I had a weekly allowance for me and the baby and every time he gave me money I would go shopping for whatever our son needed. More often than not ALL the money was spent on the baby. There was always an abundance of clothing stores on 3rd Ave. 3rd Ave was the main Ave where we’d go to get everything. But I didn’t like shopping for the baby on 3rd Ave. I didn’t want him to have the same clothes most the kids on the block were going be wearing. That’s where downtown came into play in my life.
Every time I wondered off to downtown, it was there that I experienced the “nice” libraries, the ‘nice’ bookstores, the “nice” and expensive clothes i knew nobody from the block was wearing and even the coffee tasted so much “nicer”. I started spending more and more time in Downtown.
I noticed the obvious- I stood out like a sore thumb. Not because it was predominantly white, because downtown was extremely diverse, but because of the way I dressed and spoke, because of my limited vocabulary use, because my project accent coupled with my Puerto Rican accent was strong as hell, because my facial expressions said everything my mouth was too afraid to speak and because I was a triguena with a white ass baby. My son was so white when he was younger. I’m talking about blonde hair and blue eyes white. Red hair and hazel eyes white. This boy’s psychical appearance changed so much I had a hard time catching up.
After a while I felt at home in downtown. I knew at a very young age that I didn’t want to stay stuck in the projects. I knew there was so much more I wanted both me and my son to see. I knew that I hated every night I spent sitting on those benches even if today I have great memories of them. I loved the atmosphere, the delis, the hot dog and pretzel stands and the kenish drizzled in mustard. I loved that life but I knew it wasn’t my life.
My real life was being a Puerto Rican from the projects. An uneducated drop out, teen pregnancy statistic who had no business in an upscale downtown. But something in me didn’t give a fuck. I reminded myself about all the A’s I use to get in school before I dropped out. “I could be smart”, I told myself but hardly believing it.
One day while sitting on the grass in Central park with my fair skin baby, a white woman smiled at me and stared at my 2 year old son. I smiled back, confused as to why she was staring at him. She looked at me again and asked me if I wanted another babysitting job. “Excuse me?” I asked. But now she seemed confused by my reaction. “A babysitting job?” I repeated. For 2.2 seconds I honestly thought this white woman saw in me, without knowing me, what a great mother I was to my son and was trusting me with her child too. Reality hit me hard about who we both were when she then asked me if I was his Nanny.

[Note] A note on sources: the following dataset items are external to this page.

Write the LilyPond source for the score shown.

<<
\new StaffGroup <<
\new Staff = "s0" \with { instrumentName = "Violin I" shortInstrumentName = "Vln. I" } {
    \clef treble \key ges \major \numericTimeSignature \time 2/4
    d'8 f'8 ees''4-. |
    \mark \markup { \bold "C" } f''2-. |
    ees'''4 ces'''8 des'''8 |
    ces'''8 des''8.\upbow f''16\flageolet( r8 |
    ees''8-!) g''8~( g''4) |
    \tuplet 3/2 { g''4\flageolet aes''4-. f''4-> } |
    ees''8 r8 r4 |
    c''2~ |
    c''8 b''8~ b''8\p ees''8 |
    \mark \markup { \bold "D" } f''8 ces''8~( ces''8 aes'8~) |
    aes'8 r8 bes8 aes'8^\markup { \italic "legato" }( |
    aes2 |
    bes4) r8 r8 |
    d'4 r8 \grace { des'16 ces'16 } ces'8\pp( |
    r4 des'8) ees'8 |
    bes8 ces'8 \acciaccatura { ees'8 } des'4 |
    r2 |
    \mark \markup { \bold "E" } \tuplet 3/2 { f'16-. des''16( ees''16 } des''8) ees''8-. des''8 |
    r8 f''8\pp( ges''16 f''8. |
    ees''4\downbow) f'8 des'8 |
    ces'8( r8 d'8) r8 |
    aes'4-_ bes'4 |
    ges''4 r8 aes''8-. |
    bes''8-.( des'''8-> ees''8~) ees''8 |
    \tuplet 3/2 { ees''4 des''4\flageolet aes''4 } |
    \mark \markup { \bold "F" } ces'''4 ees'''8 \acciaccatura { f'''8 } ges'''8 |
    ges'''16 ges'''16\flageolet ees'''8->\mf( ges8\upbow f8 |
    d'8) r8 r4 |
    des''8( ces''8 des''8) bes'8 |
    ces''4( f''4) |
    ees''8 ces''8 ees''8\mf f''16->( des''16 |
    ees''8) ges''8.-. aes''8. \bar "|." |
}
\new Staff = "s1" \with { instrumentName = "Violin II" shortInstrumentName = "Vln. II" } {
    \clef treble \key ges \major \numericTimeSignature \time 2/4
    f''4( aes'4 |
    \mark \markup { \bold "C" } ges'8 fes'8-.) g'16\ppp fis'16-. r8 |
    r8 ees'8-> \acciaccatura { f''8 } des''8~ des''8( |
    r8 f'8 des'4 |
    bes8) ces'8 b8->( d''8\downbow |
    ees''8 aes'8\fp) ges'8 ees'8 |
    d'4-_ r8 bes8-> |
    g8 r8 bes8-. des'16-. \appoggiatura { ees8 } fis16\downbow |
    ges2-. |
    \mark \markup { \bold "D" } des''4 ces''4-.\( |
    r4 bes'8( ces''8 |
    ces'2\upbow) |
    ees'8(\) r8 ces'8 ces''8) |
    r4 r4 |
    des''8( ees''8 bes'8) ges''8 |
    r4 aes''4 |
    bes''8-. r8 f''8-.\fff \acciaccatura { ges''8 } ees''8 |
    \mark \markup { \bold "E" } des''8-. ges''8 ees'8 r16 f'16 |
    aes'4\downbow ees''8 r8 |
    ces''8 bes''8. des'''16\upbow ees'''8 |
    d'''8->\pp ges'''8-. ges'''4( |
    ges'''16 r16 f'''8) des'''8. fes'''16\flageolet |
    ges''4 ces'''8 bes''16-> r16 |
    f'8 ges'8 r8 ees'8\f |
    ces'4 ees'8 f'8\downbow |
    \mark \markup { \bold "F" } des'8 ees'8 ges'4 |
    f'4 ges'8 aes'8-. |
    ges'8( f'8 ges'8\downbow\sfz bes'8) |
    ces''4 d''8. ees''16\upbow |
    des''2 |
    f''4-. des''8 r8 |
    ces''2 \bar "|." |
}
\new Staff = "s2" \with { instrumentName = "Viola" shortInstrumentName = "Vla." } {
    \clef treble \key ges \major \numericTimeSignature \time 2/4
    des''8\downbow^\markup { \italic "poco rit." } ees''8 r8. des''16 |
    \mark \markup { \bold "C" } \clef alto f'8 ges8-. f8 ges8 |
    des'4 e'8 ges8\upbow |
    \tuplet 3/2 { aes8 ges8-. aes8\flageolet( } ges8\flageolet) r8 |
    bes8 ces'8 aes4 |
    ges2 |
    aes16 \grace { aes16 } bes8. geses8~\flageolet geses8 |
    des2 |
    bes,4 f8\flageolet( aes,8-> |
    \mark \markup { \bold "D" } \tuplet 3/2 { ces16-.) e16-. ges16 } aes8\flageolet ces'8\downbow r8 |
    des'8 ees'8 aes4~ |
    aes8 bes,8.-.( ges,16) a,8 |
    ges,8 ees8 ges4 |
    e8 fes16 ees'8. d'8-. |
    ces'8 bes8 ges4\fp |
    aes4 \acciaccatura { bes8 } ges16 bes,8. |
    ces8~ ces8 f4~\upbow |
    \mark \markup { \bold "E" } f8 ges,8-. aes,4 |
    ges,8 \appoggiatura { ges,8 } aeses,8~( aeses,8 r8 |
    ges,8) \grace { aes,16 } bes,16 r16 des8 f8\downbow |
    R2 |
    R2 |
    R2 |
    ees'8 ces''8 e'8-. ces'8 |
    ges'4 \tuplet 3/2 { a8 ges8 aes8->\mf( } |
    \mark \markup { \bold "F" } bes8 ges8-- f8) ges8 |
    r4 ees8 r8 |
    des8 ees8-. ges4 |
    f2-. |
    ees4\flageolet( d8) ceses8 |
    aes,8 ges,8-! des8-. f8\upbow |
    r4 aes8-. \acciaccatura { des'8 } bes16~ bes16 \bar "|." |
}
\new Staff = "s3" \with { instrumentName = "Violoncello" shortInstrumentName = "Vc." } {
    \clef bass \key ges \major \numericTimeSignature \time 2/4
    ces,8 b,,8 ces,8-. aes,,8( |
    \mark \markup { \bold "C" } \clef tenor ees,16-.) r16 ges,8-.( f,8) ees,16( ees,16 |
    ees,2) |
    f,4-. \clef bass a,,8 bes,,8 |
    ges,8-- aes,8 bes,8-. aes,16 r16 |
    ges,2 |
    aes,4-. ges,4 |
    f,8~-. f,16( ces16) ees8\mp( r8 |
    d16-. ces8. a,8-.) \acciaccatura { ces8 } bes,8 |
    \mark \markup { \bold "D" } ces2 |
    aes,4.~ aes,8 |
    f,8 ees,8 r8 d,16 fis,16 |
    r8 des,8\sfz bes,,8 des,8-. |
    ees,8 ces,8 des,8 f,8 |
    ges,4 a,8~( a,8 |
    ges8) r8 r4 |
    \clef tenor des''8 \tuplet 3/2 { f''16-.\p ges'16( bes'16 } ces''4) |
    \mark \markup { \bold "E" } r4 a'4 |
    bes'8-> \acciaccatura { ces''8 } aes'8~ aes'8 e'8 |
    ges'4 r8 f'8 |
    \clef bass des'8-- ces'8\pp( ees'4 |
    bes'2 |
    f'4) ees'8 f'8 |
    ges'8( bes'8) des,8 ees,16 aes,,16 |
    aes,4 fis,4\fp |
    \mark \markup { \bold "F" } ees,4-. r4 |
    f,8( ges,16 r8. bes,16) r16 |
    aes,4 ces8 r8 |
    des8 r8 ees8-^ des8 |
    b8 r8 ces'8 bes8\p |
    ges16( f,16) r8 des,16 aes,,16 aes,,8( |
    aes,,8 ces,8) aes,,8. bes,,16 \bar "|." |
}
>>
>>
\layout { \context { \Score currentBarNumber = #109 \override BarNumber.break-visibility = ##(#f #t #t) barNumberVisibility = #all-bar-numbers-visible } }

Me. The trigueña. The Puerto Rican who couldn’t possibly have birthed a white baby. The uneducated high school drop who couldn’t be just enjoying a day at the park with my white baby.
Her. The privileged white woman who exercised her privilege to ask me if I was a Nanny. The white woman, “helping” a minority by offering her a job that is stereotypically offered to Latinas and Black women. The white woman who reminded me that downtown was no place for my Hispanic ass.
Dear privileged white woman:
I was not his Nanny. I was not the help. I was not afraid of you but rather embarrassed for you. I was his world. I was his protector. I was his mother and you will recognize it and respect the womb he lived in for 9 months and the scar across my stomach that proves it. You made me cry for days in my room in that project building. You made me laugh as well, the nerve. You made me realize what your life was like. How free you were. Free enough to humiliate me by assuming that offering me a job, taking care of your kids and household, was the most of I was capable of. But, white woman, I will never forget the look on your face nor the blue in your eyes when I said…
No. I am not his Nanny. I am not looking for a job. I am his mother and my job is taking care of him!!!